South African Desmond Tutu, Anglican Archbishop of Cape Town, died at the age of 90 Sunday.
- Tutu, the first Black bishop of Johannesburg, was a leading voice in South Africa’s movement to end apartheid.
- He was awarded the 1984 Nobel Peace Prize for his non-violent efforts opposing South Africa’s racial segregation.
- Archbishop Tutu was diagnosed with prostate cancer in the late 1990s and required hospitalization recently for infections “associated with his cancer treatment.”
- Reactions from leaders around the world have begun pouring in, including from Tutu’s friend the Dalai Lama who called him “a true humanitarian and a committed advocate of human rights.”
- CNN detailed Tutu’s biography and his winding trail towards the clergy, noting his statement “we begin always by making a political statement even without articulating it in words.”

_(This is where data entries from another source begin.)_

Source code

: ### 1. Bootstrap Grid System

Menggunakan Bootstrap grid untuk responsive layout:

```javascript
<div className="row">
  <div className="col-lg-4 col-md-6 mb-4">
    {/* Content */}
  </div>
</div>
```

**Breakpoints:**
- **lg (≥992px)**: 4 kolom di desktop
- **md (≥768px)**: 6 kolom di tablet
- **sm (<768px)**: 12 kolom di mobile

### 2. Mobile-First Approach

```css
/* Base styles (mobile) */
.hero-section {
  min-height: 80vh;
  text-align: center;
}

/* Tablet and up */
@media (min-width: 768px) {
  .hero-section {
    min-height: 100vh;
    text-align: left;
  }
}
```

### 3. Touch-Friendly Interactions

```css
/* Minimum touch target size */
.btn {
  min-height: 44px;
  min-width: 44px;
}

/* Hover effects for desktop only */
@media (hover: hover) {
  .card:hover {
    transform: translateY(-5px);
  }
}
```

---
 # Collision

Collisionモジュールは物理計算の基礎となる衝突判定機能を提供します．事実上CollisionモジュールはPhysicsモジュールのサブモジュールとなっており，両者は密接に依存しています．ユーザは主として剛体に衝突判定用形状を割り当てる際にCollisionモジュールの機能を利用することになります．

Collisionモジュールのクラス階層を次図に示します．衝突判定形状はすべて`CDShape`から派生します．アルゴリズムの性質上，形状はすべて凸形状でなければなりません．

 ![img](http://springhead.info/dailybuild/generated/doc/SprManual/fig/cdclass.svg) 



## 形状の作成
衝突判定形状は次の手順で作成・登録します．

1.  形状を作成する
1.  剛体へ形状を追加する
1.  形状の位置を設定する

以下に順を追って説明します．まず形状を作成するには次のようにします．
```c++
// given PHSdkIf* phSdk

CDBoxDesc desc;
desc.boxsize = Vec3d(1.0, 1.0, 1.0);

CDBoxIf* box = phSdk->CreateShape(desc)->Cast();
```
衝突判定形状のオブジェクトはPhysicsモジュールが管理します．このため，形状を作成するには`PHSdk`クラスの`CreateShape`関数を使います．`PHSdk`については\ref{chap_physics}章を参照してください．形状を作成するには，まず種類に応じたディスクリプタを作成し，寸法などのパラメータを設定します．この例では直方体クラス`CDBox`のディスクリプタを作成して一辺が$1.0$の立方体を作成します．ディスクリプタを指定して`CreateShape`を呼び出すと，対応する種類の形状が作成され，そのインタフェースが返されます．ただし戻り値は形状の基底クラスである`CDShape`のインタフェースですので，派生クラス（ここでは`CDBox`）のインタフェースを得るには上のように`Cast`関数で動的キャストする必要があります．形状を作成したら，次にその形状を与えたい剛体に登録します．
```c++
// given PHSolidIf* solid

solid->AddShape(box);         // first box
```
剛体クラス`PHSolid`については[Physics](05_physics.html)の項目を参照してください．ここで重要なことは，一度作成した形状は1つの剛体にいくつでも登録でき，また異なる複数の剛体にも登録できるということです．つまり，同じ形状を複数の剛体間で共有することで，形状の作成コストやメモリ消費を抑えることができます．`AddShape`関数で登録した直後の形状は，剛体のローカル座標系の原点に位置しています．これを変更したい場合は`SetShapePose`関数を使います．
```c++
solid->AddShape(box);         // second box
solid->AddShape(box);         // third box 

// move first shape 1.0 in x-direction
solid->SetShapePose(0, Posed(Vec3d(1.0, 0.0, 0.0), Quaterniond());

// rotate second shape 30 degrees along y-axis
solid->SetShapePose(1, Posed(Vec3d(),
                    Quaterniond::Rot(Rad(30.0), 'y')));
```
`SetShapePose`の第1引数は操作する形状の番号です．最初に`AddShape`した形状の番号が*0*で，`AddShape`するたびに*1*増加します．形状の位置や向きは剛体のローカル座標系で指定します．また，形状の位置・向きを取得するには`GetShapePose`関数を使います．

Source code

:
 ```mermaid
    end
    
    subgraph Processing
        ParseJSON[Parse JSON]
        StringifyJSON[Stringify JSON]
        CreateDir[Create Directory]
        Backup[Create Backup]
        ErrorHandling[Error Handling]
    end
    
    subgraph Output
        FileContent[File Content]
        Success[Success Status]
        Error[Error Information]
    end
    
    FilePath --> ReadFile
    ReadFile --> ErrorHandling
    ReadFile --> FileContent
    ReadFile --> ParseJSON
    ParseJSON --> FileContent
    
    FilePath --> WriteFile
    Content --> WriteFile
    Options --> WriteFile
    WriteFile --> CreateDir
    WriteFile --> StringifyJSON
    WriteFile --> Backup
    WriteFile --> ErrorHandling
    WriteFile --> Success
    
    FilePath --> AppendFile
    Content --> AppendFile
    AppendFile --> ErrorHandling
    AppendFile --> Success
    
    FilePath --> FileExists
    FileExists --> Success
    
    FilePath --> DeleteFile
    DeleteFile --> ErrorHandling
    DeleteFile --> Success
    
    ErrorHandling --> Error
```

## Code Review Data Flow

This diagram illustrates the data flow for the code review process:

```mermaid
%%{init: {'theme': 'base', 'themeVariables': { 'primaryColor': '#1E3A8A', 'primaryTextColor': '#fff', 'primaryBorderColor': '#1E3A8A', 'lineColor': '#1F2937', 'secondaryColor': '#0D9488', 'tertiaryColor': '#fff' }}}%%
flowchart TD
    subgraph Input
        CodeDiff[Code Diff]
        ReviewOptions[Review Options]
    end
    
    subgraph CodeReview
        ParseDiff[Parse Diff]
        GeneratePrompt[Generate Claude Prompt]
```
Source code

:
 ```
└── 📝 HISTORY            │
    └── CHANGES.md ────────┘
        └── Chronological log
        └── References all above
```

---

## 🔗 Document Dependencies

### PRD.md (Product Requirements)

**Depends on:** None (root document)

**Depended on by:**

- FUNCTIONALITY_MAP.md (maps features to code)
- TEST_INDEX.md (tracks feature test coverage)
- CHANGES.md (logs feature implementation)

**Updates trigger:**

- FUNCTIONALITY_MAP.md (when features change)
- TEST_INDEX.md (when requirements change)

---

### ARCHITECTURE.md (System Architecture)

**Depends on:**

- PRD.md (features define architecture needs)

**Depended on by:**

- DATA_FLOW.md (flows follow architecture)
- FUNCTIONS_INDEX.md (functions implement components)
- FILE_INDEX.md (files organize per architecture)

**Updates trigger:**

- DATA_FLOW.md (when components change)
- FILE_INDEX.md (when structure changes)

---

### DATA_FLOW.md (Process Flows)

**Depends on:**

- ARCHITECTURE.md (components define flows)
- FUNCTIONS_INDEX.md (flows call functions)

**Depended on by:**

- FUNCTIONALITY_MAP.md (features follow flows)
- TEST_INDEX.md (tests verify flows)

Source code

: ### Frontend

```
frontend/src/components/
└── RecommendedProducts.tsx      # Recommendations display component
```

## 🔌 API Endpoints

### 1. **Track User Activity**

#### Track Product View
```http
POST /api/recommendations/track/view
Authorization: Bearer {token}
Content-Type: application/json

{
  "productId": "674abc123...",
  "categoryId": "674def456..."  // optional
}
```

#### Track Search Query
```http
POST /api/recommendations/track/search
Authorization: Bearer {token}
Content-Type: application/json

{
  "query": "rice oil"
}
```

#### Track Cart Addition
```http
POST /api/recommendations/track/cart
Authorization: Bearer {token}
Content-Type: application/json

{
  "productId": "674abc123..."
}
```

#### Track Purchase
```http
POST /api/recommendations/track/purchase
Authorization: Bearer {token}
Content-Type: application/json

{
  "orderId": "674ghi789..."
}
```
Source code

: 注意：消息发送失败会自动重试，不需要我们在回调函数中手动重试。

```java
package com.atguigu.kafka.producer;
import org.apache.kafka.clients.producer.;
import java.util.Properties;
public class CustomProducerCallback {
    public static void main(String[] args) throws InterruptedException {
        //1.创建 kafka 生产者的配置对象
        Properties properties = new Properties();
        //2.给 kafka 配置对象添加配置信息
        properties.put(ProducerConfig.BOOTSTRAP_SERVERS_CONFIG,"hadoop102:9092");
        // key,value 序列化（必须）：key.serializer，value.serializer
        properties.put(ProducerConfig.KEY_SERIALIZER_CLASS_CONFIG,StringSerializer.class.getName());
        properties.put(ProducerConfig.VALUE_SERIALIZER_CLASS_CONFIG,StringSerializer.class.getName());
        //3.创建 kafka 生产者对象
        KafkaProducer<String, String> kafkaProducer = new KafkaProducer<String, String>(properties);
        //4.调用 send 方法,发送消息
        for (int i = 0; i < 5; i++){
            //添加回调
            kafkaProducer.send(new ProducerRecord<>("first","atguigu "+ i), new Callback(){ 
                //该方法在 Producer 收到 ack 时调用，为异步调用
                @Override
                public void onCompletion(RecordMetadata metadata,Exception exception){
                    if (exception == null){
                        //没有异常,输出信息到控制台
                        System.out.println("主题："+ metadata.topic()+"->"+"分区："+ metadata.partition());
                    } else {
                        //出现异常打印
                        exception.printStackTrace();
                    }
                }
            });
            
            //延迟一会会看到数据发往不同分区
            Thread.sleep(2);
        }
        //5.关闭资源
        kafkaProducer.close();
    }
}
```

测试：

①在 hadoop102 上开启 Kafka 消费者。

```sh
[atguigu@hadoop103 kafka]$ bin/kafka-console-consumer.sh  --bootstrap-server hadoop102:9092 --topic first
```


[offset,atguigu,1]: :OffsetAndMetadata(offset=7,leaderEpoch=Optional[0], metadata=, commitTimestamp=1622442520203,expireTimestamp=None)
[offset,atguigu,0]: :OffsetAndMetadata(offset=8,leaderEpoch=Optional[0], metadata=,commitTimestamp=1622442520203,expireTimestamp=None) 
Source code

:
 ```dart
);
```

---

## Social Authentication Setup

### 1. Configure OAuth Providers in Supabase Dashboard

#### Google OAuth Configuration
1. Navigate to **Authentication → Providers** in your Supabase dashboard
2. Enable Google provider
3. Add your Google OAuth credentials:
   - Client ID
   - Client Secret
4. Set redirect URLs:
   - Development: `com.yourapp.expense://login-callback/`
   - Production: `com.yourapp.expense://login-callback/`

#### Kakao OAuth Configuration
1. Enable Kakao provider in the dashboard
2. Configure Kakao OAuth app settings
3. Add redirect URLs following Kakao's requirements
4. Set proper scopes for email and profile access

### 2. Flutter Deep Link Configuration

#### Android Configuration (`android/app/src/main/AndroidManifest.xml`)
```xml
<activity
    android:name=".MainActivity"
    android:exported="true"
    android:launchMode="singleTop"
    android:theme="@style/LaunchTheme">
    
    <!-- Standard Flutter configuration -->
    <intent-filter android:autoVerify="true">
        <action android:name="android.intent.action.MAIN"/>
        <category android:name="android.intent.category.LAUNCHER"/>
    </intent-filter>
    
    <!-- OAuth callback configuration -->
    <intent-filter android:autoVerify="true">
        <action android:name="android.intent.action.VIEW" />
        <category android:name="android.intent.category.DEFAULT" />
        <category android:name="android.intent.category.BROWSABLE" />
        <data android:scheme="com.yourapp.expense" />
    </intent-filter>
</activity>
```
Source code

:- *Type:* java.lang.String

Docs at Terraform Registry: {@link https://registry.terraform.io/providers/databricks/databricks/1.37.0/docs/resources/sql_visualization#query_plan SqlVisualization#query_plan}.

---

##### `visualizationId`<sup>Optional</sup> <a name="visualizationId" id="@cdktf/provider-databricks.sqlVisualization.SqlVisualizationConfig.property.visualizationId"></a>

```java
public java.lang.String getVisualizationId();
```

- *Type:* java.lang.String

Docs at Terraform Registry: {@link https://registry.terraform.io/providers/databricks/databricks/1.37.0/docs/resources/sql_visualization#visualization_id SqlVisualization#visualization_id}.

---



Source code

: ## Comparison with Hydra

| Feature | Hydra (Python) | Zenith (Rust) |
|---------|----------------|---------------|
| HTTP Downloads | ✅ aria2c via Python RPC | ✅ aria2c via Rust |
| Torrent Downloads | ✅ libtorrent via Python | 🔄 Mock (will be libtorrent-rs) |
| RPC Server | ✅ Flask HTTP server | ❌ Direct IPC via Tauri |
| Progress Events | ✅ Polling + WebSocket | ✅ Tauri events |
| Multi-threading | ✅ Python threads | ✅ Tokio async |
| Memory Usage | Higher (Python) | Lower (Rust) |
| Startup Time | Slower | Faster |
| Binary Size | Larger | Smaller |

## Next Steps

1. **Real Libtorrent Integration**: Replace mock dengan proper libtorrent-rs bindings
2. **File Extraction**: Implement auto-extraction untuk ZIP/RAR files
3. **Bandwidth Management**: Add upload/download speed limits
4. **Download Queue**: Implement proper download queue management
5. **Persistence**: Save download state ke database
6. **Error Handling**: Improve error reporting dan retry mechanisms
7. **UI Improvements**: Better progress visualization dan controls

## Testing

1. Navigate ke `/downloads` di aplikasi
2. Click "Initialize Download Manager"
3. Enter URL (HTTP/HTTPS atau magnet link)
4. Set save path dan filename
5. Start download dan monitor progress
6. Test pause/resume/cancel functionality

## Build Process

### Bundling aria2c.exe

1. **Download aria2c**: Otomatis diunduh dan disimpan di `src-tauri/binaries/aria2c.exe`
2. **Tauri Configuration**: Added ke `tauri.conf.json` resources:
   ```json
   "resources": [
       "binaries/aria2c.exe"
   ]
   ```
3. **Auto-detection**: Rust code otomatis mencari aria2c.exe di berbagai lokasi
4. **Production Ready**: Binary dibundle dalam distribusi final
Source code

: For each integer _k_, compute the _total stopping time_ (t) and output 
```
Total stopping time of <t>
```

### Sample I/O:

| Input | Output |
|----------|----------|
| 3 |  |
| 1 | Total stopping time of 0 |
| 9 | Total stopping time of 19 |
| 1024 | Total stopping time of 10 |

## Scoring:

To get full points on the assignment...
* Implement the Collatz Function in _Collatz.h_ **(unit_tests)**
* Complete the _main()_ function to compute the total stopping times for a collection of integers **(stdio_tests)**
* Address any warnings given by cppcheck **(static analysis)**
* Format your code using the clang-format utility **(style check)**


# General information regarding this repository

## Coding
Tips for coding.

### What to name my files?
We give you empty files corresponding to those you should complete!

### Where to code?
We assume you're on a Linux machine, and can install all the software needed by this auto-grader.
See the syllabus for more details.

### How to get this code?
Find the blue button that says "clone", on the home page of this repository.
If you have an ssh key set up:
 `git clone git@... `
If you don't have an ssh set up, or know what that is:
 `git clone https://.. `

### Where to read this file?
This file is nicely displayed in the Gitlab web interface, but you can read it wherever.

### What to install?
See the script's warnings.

- The Guardian is running a live feed of reactions from around the world to Tutu’s passing, nothing everyone from UK politicians to South African cricketers.
- The New York Times highlighted Tutu’s chairmanship of the Truth and Reconciliation Committee following the dismantling of apartheid in South Africa, and noted Tutu’s insistence for restorative rather than retributive justice.
- The Wall Street Journal’s coverage of Tutu’s life was more anecdotal than biographical, and recounted an instance in which the Archbishop interrupted his own speech to dive into the crowd and save the life of a man about to be necklaced.
- Fox News ran an Associated Press wire story that included a section on Tutu’s commitment to gay rights, quoting him as saying “I would refuse to go to a homophobic heaven.”
- The New York Post published a photo essay of Tutu’s life, with photos of him preaching as well as more lighthearted moments of him celebrating the opening of the 2010 World Cup in South Africa.